Same thing when some websites require you to sign in with Google- there is no Google user score yet but they can ban you from their platform.
>Your Uber rating doesn't affect your mortgage rate, and your LinkedIn engagement doesn't determine your insurance premiums. But the infrastructure is being built to connect these systems. We're building the technical and cultural foundations that could eventually create comprehensive social credit systems.
She doesn't provide any citation for this
> Corporate platforms increasingly share reputation data. Financial services integrate social media analysis into lending decisions
Again she doesn't provide any citation for this, but more importantly she doesn't explain why she thinks it's wrong. Someone who posts "Feeling lucky so headed to the craps table" probably shouldn't be lent to, if only for their sake
I mean why not? Any customer that effectively makes the company look bad can be banned by the company.
I bring up Uber/Lyft in particular because 99/100 drivers break traffic laws. The speed (10-15 miles per hour above the speed limit), they tailgate which is both putting me in danger, putting other car in danger, and is illegal (https://leginfo.legislature.ca.gov/faces/codes_displaySectio...). They'll do things like stop a full car and half past the waiting point at an intersection (have pictures of this). In other words, there a line behind which a car is supposed to wait. Then there's a crosswalk. They've stopped the car so it's past the crosswalk while waiting for the light to change. They turn right on red when the sign says no right on red. Etc....
I'd give them all 1 star out of 5 except for the fear mentioned above. That my "social credit" with the company would have them drop me as a customer.
Gotta get my FU money as quickly as possible and go live in the woods.
I've said this before in many ways to other Americans and they just join the very vocal "china bad, usa good, you're weird for liking china" while then wondering why they don't understand their own credit score, etc.
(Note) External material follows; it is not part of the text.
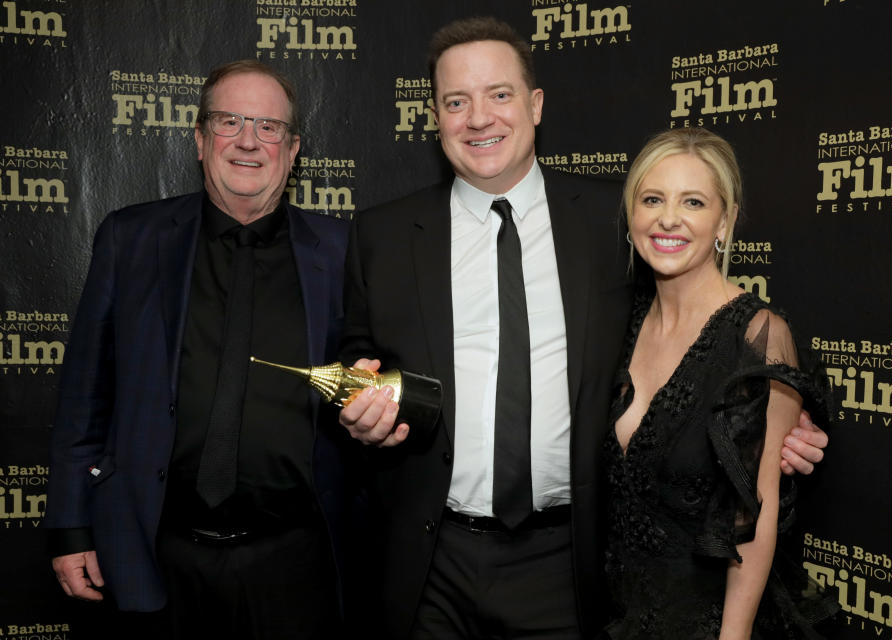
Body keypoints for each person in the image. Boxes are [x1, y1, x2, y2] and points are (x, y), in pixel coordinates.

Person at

Imagine having a less than 600 credit score and buying a car, buying a house, renting an apartment, opening a bank account, even getting insurance lol you are auto denied.
"the only difference between your phone and china's social credit system is that your phone is real"
ok, maybe
... so yeah, it's totally fine lets do it ...
WHAT
it's in our respective government's interests to tell us that of course the system we live in is the best, hey look at those other people living under tyranny 'over there', aren't you lucky to be living over here, under us?
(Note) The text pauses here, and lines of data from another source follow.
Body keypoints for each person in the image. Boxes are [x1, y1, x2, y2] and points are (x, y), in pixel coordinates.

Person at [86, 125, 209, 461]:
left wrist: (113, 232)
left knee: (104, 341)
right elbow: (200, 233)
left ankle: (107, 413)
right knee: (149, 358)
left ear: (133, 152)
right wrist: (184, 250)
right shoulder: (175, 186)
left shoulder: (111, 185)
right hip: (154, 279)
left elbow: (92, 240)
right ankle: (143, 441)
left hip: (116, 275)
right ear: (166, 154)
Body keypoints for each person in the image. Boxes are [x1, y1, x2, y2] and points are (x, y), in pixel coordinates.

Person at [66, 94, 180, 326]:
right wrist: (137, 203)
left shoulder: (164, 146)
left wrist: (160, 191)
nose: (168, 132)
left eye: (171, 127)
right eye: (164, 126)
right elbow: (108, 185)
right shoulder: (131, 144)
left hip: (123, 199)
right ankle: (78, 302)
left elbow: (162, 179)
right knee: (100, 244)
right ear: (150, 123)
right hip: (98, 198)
> The gap between Western perception and Chinese reality is enormous
They inserted "nationwide".
The social credit score in one China region (khm Xinj... khm) is truly dystopian, and I bet people there don't care whether it's "nationwide" or not, if they can literally be sterilized or get sent to concentration camps because of that.
But they said it's not nationwide! As of 2024.
One day you'll be denied care or your insurance premiums will quadruple because you buy too much sweets in Amazon, or because you once said you fell off a chair while drunk in a party in Instagram. Then you'll care.
Really?
I want to rent a hotel room or Airbnb: risk of me ruining or stealing from the place is include in the price. I want hire a contractor: I may run into the same guy who scammed 10 people already and changed name of his business again. I want to rent a car: it's more expensive because of reckless drivers renting it as well and the owner have no way to tell if I am a responsible one. We pay idiot/scammer premium everywhere.
There is a real need for that mechanism and if we keep putting our head in the sand big corps with proprietary solutions will cover that need. That is the worst of both worlds.
Specifically all of the parts about commenting. Looking at your posts it seemed like you had no idea these exist.
Zero. Are everyone really that terminally online? I reject most things that use an app. Yesterday I encountered a coffee vending machine that required an app. I walked away. Uncle Ted was right.